SELECTED EXTRACT:
--------
South O’ the Highway

All Star Code Summer Benefit Supports Coding Camp for Young Men of Color

“I am Zavier Jenkins and I am a hacker.”

As Zavier, a 17-year-old from Harlem, spoke to the crowd at a private East Hampton estate, he explained that being a hacker isn’t necessarily what’s seen in movies and television shows. “Being a hacker also means to be an explorer, inventor and innovator.” Monday, Zavier starts an internship with Microsoft and it’s due in part to what he has learned this summer at coding camp.

Zavier Jenkins
Zavier Jenkins
Photo credit: Jessica Opatich

All Star Code, the nonprofit created to bridge the gap between young men of color and the tech industry, held its second annual summer benefit Saturday, July 25, and raised more than $600,000.

WCBS-TV New York news anchor Maurice Dubois was the night’s emcee as more than 300 guests including Gayle King of CBS This Morning, Miss USA Olivia Jordan, model and Real Housewives of New York City cast member Kristen Taekman, model Chris Collins, music manager Troy Carter and Valentino D. Carlotti of Goldman Sachs, celebrated and raised money for the young men of color, like Zavier, who attended this summer’s session of All Star Code in Manhattan.

Miss USA 2015, Olivia Jordan
Miss USA 2015 Olivia Jordan
Photo credit: Jessica Opatich
Model Chris Collins
Model Chris Collins
Photo credit: Jessica Opatich
Kirby Bumpus, Gayle King and Nina Cooper
Kirby Bumpus, Gayle King and Nina Cooper.
--------
OBJECTIVE:
Answer these from the article on the All Star Code benefit:
1. How old is Zavier Jenkins, and where is he from?
2. How much money did the second annual summer benefit raise?
3. Who served as the night's emcee?
The entries that follow the article were drawn from a separate source.

[Stored entries]
--------
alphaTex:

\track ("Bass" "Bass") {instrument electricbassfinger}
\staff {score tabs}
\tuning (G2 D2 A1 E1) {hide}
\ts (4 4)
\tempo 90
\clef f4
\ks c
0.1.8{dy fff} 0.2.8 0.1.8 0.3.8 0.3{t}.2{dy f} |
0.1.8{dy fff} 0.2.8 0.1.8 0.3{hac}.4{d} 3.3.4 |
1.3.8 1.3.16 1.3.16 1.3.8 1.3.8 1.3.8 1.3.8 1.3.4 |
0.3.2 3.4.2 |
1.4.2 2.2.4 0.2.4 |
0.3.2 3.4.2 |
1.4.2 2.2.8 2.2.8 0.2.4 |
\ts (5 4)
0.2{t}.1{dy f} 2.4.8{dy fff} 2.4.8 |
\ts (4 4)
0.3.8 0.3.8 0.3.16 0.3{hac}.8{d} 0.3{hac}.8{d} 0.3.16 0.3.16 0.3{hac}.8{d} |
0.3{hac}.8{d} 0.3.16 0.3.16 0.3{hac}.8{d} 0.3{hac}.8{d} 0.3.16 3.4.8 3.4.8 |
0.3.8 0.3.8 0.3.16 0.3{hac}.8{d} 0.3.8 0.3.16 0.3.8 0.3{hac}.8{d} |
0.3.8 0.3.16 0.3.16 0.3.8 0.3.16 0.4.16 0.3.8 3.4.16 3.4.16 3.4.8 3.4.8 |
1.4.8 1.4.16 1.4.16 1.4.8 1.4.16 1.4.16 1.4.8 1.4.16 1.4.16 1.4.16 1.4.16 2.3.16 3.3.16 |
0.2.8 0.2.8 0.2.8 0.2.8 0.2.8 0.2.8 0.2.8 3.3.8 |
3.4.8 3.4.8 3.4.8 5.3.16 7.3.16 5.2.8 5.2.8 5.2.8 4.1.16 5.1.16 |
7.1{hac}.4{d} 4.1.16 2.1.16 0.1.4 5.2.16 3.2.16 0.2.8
--------
RIGHT ANSWER:
1. He is 17 and from Harlem.
2. More than $600,000.
3. WCBS-TV New York news anchor Maurice Dubois.